Universal schooling began in the US I'm guessing around the beginning of the civil war.  Of course the upper crust was going to school all along, and they are the ones who make history.  The unfortunate man with the hoe, since he doesn't know how to write, doesn't leave much of a record for us. 

I remember when I was four years old and I used to watch my sister get ready to go to school, and then she'd be there all day, doing god knows what, sitting at a desk, I knew that, and not running around like a free kid having a good time.  How terrible.  Of course, as siblings do, I made fun of her, and one day she shot back, "Next month, you'll have to go too."  I was taken aback.  Could this be true?  Well my sister said so, and she was older than me so she knew a lot, so it must be.  Oh alas and alack.
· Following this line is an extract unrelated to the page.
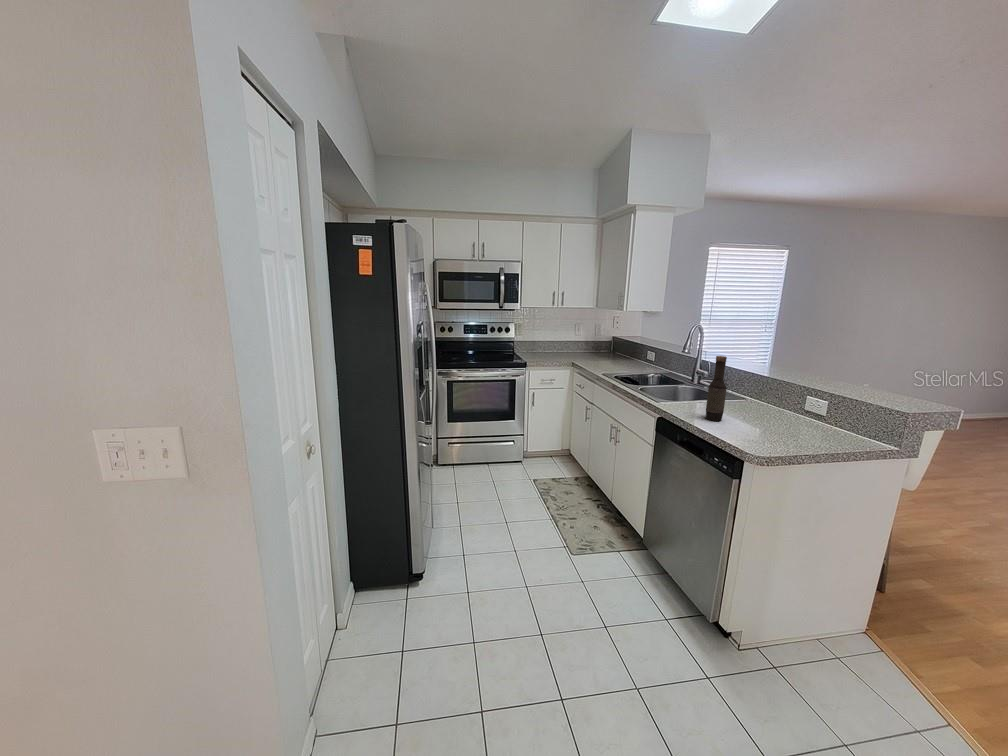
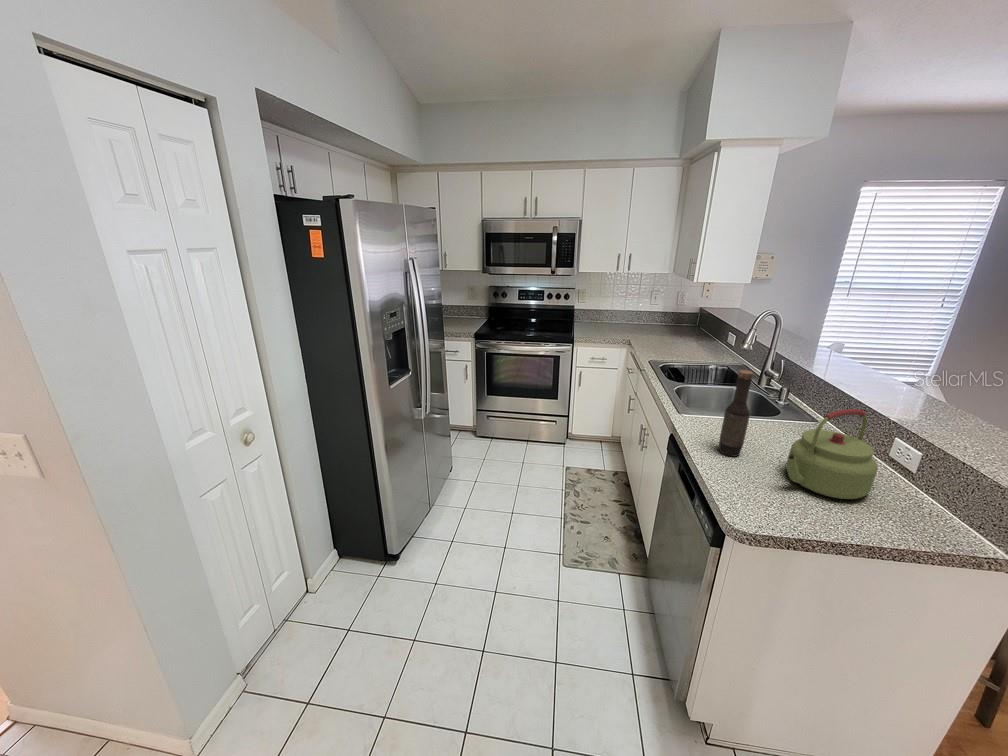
kettle: none [755,373,815,434] -> present [786,409,878,499]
I don't recall any resistance.  Your folks told you had to go and so you had to go.  I reckon they were glad to have you out of their hair for six or seven hours, but they also, and I think this was universal, thought it was good for you.  Nobody thought readin 'n writin' 'n 'rithmetic were bad for you, nobody thought you were being imbued with sinister ideas by the deep state. (Deep state, there is a term suddenly taking hold.  In the sixties my revolutionary ilk just had the establishment, evil, but that was straightforward, unlike the sinister deep state).

I took a break here for internet research.  I was looking for something like percent  of Americans who were literate by decade, but I couldn't find anything like that, and I guess they didn't take statistics back then.  I remember reading Andersonville, a slightly fictionalized story of a horrific southern prison for union soldiers some years ago, and at one point the greys capture a passel of blues and for some reason they ask who among them can read and write and all the union hands go up, and the rebs think they are all funning them because hardly any of the grey can.

Anyway, I had expected to see like 10 percent literate in, oh 1800, and maybe like 70 percent  in 1870, but there was nothing that extreme.  Instead indications are that Americans were always pretty literate.  I remember Tocqueville commenting on being surprised at how knowledgeable the American in the street was. 

Well this is all very interesting.  When I was in edukashun skool they did teach us the history of public schools in America, but as always when in school, I wasn't paying attention.  What I was more interested in than literacy was what effect just spending all those hours together in a classroom where you had to shut up and listen had on society, but surely that requires more actual facts.


Beagles' question about black kids speaking the same in the classroom as they do on the street is interesting.  All kids speak differently in the classroom than on the street, but for the black kids I am sure that their classroom english was further from their street english than was the case for white kids.  To some extent this good english/bad english thing is a class thing, with the english of the upper class seen as better than that of the lower class.

When I worked at the Chinese restaurant, there were these two older local women who were like managers and they would put up signs for the rules, and invariably there were misspelled words in them, and the waitresses, who were generally college students, would laugh at them.  Oh part of it was just making fun of the establishment because these women were older, but part of it was classist.